Request –
In the entries below, count each line where "LIST" appears. Give the total and nothing more.

Material provided –
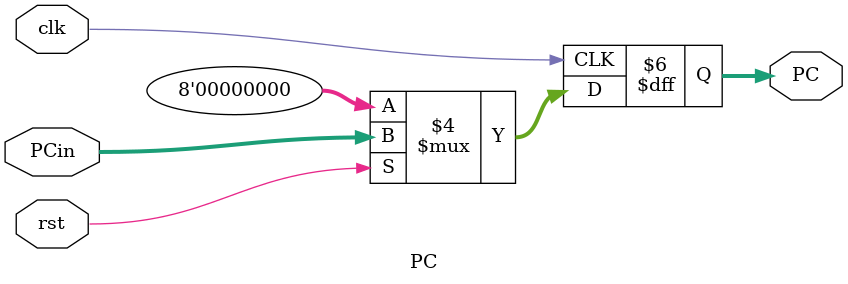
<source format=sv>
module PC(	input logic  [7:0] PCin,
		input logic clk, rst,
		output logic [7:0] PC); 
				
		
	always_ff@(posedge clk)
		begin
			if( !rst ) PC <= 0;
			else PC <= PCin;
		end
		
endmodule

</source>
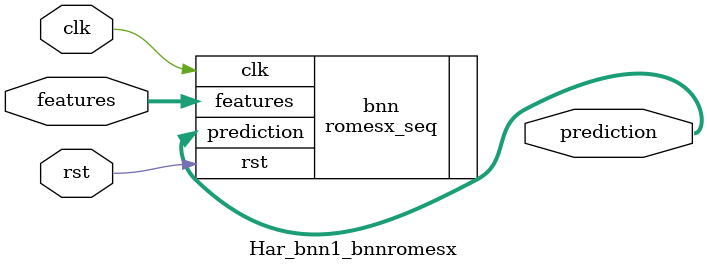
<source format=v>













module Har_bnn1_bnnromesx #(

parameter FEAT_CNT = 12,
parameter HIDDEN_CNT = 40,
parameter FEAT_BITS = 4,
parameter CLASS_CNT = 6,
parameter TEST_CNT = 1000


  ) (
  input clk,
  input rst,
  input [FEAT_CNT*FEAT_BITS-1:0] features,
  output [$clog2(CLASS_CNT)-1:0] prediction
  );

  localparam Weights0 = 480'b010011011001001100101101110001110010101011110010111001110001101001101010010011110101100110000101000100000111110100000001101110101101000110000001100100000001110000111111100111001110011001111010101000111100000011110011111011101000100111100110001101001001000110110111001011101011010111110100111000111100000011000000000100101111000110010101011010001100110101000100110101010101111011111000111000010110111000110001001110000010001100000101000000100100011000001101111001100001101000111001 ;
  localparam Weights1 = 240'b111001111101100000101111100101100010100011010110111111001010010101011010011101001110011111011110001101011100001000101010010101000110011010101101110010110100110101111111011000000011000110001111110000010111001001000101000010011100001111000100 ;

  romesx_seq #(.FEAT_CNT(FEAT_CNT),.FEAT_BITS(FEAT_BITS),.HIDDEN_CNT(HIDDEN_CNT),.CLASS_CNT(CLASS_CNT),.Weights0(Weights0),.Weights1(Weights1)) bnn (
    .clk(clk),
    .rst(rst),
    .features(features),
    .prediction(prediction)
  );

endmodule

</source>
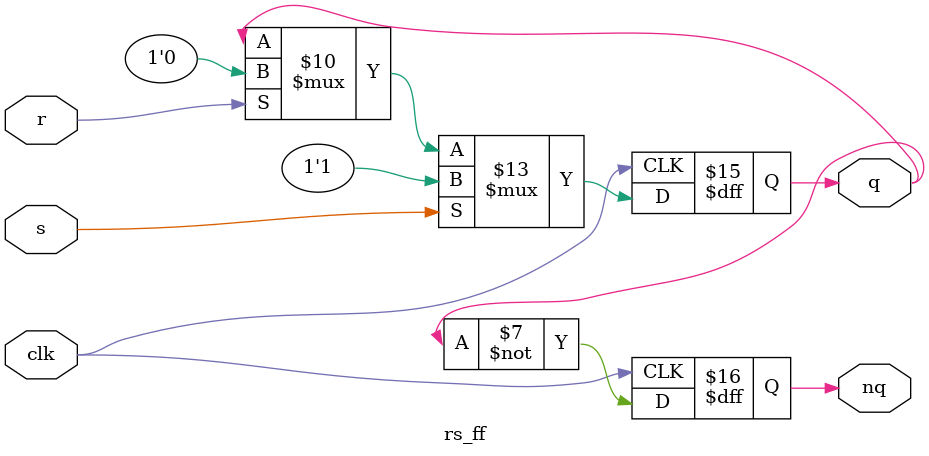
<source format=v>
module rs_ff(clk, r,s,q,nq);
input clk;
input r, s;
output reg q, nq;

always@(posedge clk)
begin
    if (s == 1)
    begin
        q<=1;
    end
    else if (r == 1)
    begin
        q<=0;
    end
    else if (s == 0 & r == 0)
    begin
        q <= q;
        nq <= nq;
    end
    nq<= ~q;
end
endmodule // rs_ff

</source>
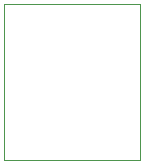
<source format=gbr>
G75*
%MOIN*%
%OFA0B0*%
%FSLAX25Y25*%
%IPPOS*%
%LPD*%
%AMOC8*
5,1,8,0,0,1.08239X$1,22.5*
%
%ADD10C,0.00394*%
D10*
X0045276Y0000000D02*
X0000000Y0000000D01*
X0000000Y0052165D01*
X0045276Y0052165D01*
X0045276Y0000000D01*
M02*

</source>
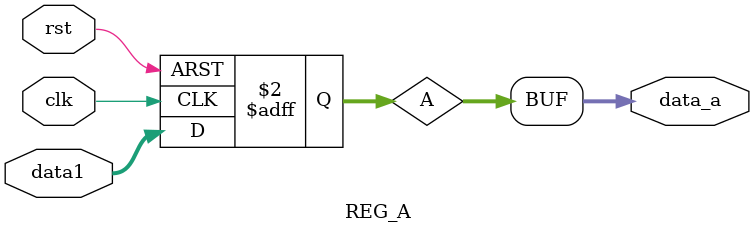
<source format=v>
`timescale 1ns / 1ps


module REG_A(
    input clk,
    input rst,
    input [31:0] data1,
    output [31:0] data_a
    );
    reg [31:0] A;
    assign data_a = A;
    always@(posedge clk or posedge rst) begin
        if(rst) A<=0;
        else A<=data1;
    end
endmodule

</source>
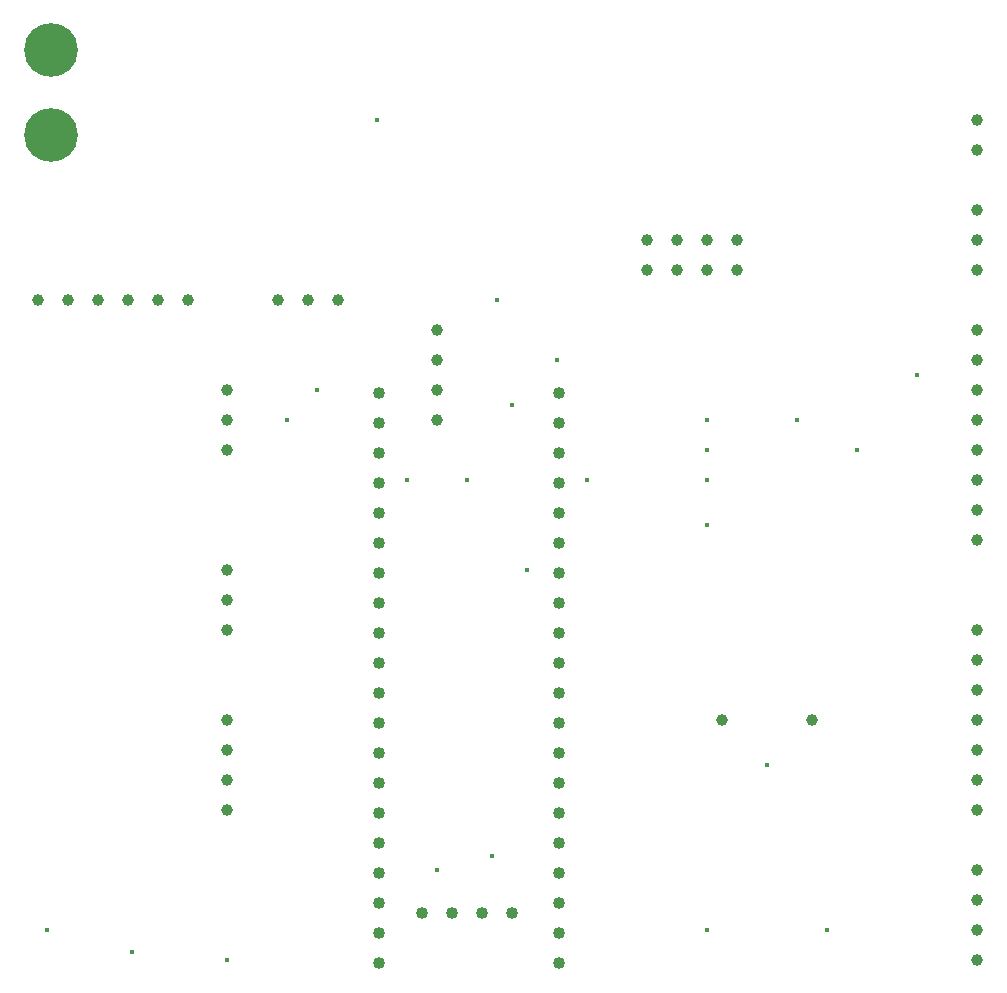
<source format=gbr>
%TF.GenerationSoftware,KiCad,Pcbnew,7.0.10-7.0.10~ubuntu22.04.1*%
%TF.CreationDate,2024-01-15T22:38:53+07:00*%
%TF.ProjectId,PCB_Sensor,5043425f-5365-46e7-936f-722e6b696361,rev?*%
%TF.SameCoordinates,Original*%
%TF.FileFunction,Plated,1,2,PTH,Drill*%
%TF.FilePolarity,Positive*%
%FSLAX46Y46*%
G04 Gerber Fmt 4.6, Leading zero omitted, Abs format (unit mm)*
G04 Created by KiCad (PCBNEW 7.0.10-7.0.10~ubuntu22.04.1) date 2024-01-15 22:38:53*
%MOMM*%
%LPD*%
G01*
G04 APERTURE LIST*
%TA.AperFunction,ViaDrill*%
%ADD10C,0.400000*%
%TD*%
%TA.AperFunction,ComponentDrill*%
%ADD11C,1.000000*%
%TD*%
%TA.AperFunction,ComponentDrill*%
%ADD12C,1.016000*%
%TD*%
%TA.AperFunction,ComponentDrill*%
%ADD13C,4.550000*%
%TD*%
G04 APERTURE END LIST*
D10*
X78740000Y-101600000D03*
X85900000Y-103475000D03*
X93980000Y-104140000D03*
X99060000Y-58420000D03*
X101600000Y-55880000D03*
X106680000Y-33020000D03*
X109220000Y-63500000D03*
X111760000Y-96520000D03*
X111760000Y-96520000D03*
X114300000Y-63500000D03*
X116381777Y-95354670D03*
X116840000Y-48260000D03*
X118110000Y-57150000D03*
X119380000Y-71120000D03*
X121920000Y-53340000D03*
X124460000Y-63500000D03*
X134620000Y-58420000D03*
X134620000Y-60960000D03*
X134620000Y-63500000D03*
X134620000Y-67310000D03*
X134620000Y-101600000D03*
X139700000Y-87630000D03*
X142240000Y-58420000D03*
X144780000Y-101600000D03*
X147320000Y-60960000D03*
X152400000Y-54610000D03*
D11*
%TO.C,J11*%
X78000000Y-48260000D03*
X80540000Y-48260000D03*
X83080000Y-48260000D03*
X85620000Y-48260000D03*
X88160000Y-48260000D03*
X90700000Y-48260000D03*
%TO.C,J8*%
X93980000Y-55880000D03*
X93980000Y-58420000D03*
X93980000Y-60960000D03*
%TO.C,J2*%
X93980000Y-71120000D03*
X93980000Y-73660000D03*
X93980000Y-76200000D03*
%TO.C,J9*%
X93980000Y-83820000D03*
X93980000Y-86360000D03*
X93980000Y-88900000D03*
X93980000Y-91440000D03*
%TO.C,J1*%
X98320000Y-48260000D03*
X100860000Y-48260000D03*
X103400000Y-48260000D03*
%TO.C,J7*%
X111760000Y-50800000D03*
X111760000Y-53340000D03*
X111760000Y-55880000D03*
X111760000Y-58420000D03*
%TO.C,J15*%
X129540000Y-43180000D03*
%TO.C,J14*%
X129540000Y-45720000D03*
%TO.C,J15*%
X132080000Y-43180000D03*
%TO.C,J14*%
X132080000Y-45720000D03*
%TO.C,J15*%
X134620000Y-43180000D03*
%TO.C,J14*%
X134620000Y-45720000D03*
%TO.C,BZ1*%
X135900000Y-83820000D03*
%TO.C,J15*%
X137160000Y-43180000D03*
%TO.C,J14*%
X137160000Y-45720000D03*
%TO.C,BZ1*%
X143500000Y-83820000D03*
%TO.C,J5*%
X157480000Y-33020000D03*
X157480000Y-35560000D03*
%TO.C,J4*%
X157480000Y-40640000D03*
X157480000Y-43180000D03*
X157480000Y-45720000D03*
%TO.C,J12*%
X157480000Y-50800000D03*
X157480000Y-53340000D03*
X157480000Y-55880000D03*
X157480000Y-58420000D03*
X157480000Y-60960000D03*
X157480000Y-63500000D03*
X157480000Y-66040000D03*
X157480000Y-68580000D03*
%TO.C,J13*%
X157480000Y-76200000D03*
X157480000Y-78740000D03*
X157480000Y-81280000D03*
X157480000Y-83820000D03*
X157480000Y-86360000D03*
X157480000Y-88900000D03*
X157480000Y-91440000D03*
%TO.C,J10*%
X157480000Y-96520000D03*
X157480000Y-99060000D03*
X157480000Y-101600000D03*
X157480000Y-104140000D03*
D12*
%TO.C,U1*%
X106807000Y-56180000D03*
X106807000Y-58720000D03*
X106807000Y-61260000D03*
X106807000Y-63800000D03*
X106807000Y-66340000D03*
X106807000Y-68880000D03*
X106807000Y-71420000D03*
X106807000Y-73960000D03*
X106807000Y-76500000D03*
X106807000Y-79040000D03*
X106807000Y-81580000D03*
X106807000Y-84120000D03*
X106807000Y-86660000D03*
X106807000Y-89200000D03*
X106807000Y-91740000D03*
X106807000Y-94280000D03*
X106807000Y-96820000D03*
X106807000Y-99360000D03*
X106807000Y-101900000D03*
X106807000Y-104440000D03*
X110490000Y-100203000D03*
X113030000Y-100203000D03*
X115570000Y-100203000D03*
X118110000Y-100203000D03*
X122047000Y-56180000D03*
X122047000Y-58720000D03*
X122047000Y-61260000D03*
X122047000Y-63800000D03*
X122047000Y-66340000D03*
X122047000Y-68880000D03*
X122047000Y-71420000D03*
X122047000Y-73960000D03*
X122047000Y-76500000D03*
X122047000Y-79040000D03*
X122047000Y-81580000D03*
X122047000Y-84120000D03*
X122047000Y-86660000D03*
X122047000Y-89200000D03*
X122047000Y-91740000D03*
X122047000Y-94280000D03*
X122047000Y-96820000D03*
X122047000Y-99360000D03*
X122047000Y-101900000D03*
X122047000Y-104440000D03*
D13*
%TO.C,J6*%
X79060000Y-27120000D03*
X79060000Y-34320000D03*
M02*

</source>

Task answer –
2